The Federal Government has introduced a Bill to Parliament that will provide small businesses with protection against unfair contract terms.
The Bill has passed the House of Representatives and is awaiting consideration by the Senate Economics Legislation Committee, which is due to report on the legislation on 14 September 2015.
Utilities, banks, insurers, online traders and other enterprises which deal with small businesses under standard form contracts should review and amend their contracts to ensure they are compliant with the unfair contract terms regime.
If the Federal Government’s legislation is enacted, it which will render voidable any unfair contract terms found in standard form contracts below a prescribed value which are entered into with a small business.
The Treasury Legislation Amendment (Small Business and Unfair Contract Terms) Bill 2015 (Bill) amends the Australian Securities and Investments Commission Act 2001 (ASIC Act) and the Australian Consumer Law (ACL), which is set out in the Competition and Consumer Act 2010, to extend the unfair contract term protections currently available to consumers to cover businesses with less than 20 employees. The extended regime applies to standard form contracts entered into with a small business which are valued at less than the prescribed transaction value.

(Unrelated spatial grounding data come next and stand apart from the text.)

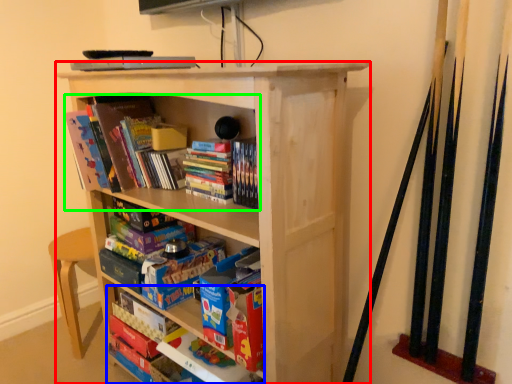
Question: Which is nearer to the bookcase (highlighted by a red box)? book (highlighted by a blue box) or book (highlighted by a green box).

Choices:
 (A) book
 (B) book

Answer: (B)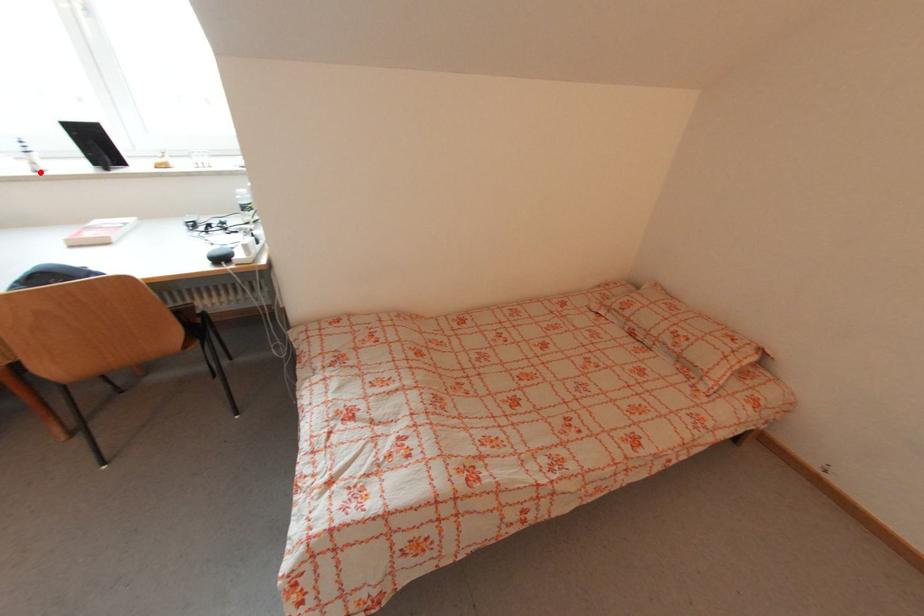
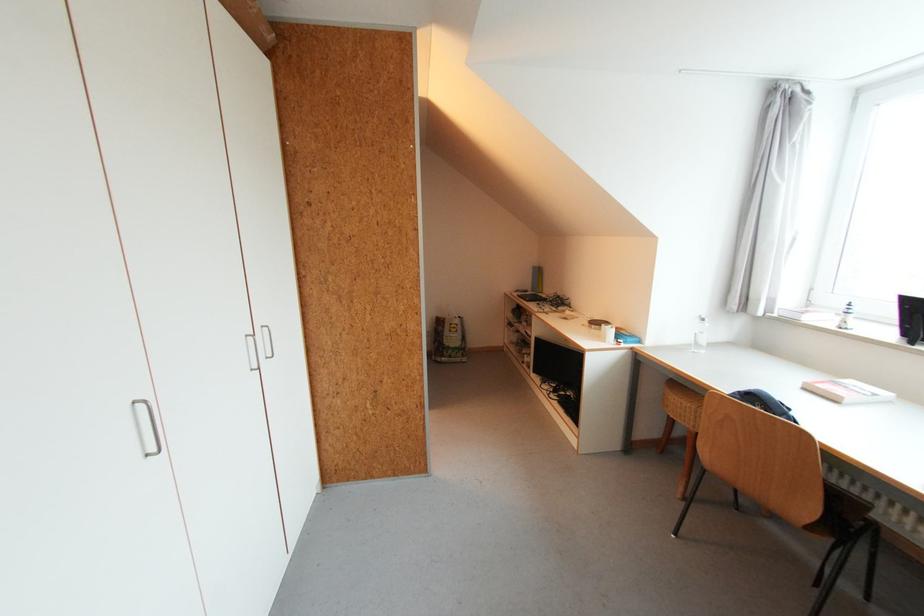
Question: I am providing you with two images of the same scene from different viewpoints. Image1 has a red point marked. In image2, the corresponding 3D location appears at what relative position? Reply with the corresponding letter.

Choices:
 (A) Closer
 (B) Farther

Answer: (A)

The unfair contract terms regime will protect against unfair terms in a small business contract, which is defined to be a standard form contract the upfront price of which does not exceed either $100,000, or $250,000 if its duration is more than 12 months.
The regime utilises the same concepts of ‘unfair’ and ‘standard form contract’ as have been adopted in the unfair contract terms regime presently operating in favour of consumers. A ‘standard form contract’ is generally that which is prepared by one party to a contract who has all or most of the bargaining power, the terms of which are standardised and requires the other party to either accept or reject the terms without an opportunity to negotiate.

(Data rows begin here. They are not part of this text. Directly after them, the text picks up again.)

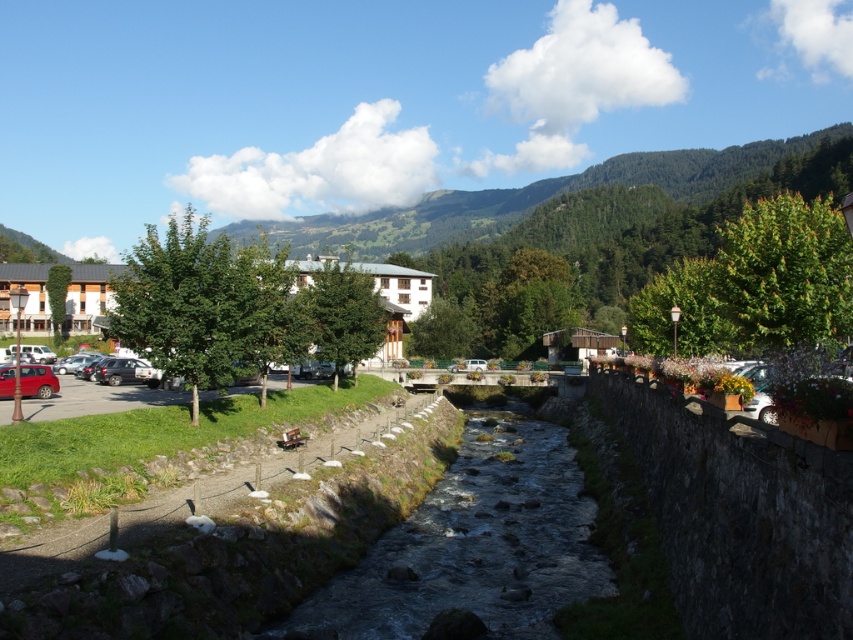
Can you confirm if clear water at center is positioned below wooden hotel at left?

Yes, clear water at center is below wooden hotel at left.

Does point (486, 525) lie behind point (120, 273)?

No, (486, 525) is closer to viewer.

This screenshot has width=853, height=640. What do you see at coordinates (474, 544) in the screenshot? I see `clear water at center` at bounding box center [474, 544].

This screenshot has height=640, width=853. I want to click on clear water at center, so click(x=474, y=544).

Between point (1, 301) and point (42, 394), which one is positioned behind?

The point (1, 301) is behind.

Does wooden hotel at left lie in front of matte red car at lower left?

Yes, it is.

Where is `wooden hotel at left`? wooden hotel at left is located at coordinates (88, 296).

Identify the location of wooden hotel at left. This screenshot has height=640, width=853. (88, 296).

Can you confirm if clear water at center is taller than matte red car at lower left?

Indeed, clear water at center has a greater height compared to matte red car at lower left.

Can you confirm if clear water at center is smaller than matte red car at lower left?

Actually, clear water at center might be larger than matte red car at lower left.

Which is in front, point (537, 438) or point (33, 380)?

Point (33, 380) is more forward.

This screenshot has width=853, height=640. I want to click on clear water at center, so click(474, 544).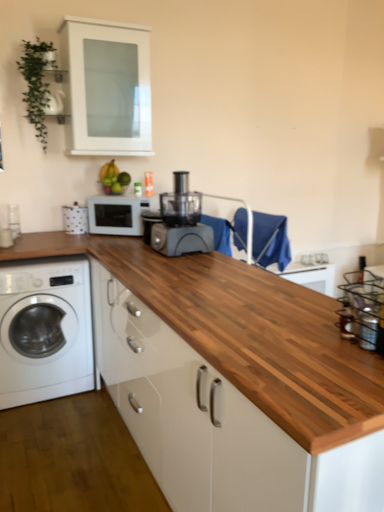
Question: Can you confirm if green matte bananas at upper center is wider than wooden at center?

Choices:
 (A) no
 (B) yes

Answer: (A)

Question: From a real-world perspective, is green matte bananas at upper center located higher than wooden at center?

Choices:
 (A) yes
 (B) no

Answer: (A)

Question: From a real-world perspective, is green matte bananas at upper center under wooden at center?

Choices:
 (A) no
 (B) yes

Answer: (A)

Question: Does green matte bananas at upper center turn towards wooden at center?

Choices:
 (A) no
 (B) yes

Answer: (A)

Question: Does green matte bananas at upper center have a larger size compared to wooden at center?

Choices:
 (A) yes
 (B) no

Answer: (B)

Question: Is green matte bananas at upper center at the left side of wooden at center?

Choices:
 (A) no
 (B) yes

Answer: (B)

Question: From the image's perspective, is matte black food processor at center below clear glass bottle at right?

Choices:
 (A) yes
 (B) no

Answer: (B)

Question: Considering the relative sizes of matte black food processor at center and clear glass bottle at right in the image provided, is matte black food processor at center smaller than clear glass bottle at right?

Choices:
 (A) yes
 (B) no

Answer: (B)

Question: Would you say matte black food processor at center is outside clear glass bottle at right?

Choices:
 (A) yes
 (B) no

Answer: (A)

Question: Is matte black food processor at center aimed at clear glass bottle at right?

Choices:
 (A) no
 (B) yes

Answer: (A)

Question: Can you confirm if matte black food processor at center is wider than clear glass bottle at right?

Choices:
 (A) no
 (B) yes

Answer: (B)

Question: From a real-world perspective, is matte black food processor at center physically below clear glass bottle at right?

Choices:
 (A) yes
 (B) no

Answer: (B)

Question: Does white matte cabinet at upper center have a lesser width compared to wooden at center?

Choices:
 (A) no
 (B) yes

Answer: (B)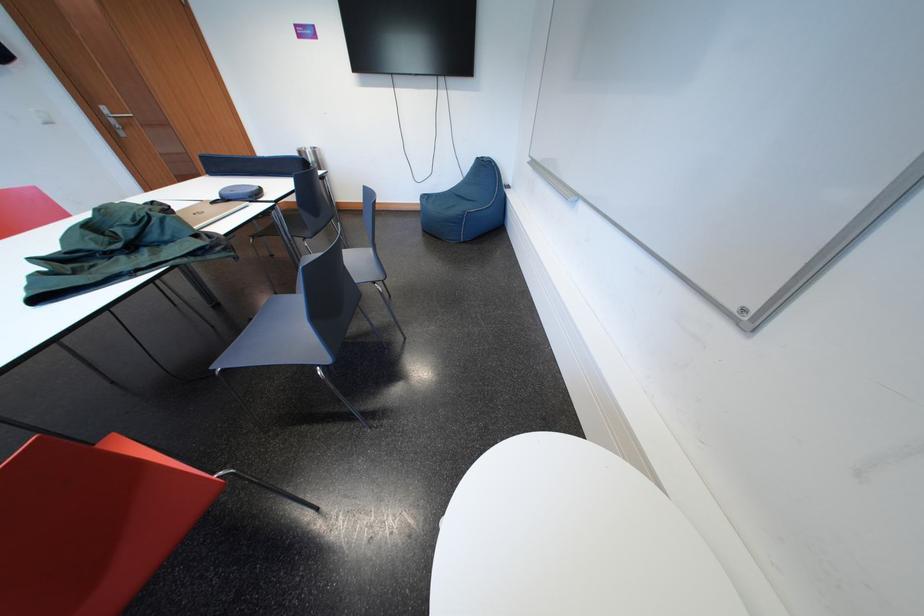
Find where to plac the whiteboard marker tray. Please return your answer as a coordinate pair (x, y).

(208, 212)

A term would be considered ‘unfair’ if it:
- causes a significant imbalance in the parties’ rights and obligations under the contract
- is not reasonably necessary to protect the legitimate interests of the party who would be advantaged by the term, and
- would cause detriment (whether financial or otherwise) to a party if it were to be relied on.
A Court may declare a term of a small business contract to be unfair and therefore void on application to Court by either a party to the contract, or the relevant regulator (ACCC or ASIC). Such a contract will continue to bind the parties if it can operate without the unfair term.
The Bill will:
- extend the consumer unfair contract term protections in the ASIC Act and the ACL to small business contracts that meet the prescribed criteria, and
- make provision for exempting small business contracts that are subject to prescribed laws that are deemed equivalent to the unfair contract term protections in the ASIC Act or the ACL, such as the Franchise Code of Conduct, which is a mandatory code.

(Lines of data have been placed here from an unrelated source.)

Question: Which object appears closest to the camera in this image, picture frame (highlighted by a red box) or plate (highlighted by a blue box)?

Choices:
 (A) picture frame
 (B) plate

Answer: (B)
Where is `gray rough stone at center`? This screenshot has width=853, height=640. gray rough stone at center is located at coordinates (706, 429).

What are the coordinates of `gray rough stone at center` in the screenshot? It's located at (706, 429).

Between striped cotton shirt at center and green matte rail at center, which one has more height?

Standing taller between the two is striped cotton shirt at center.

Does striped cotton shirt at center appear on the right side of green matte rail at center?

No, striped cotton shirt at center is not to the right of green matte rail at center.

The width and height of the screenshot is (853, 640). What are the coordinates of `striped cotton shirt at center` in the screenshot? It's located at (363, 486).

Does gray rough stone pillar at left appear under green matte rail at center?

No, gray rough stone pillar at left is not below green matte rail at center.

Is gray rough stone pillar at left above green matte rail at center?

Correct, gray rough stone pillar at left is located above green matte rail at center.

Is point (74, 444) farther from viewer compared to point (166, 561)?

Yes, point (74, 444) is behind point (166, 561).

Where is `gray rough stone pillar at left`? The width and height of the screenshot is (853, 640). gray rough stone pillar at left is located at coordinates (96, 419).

The Bill was tabled in the Senate and has been referred to the Senate Economics Legislation Committee, which is due to report on the legislation on 14 September 2015. Once enacted by Federal Parliament, the legislation will commence six months after the date it receives Royal Assent.
The ASIC Act and the ACL currently contain an unfair contract term regime in favour of consumers. The ASIC Act’s requirements apply to financial services and products and the ACL applies to the supply of goods or services other than financial services or products and the sale or grant of an interest in land.
The unfair contract terms regime will not apply to constitutions of a company, managed investment scheme or other kind of body. In addition, regulations may be promulgated to exempt from the regime certain small business contracts to which a prescribed law of the Commonwealth, State or Territory applies where the Commonwealth Minister is satisfied that the law provides enforceable protections for small business that are equivalent to the protections provided under the unfair contract terms regime, taking into account:
- any detriment to businesses of that kind resulting from prescribing the law,
- the impact of business generally resulting from prescribing the law, and
- the public interest.
The extension of the unfair contract terms regime will have a direct impact upon those businesses that use standard form contracts valued less than the prescribed transaction value threshold when undertaking commercial transactions with any business with less than 20 employees.
This will apply to most large companies who use standard form contracts to acquire goods or services from small businesses or who supply goods or services to small businesses.
The legislation will apply to standard form business contracts that are entered into or renewed/varied after the commencement date.
Enterprises who use hardcopy or online standard form contracts when dealing with small businesses should arrange to have those standard form contracts reviewed against the statutory criteria for unfairness to identify those contractual terms which are susceptible to be declared void if challenged.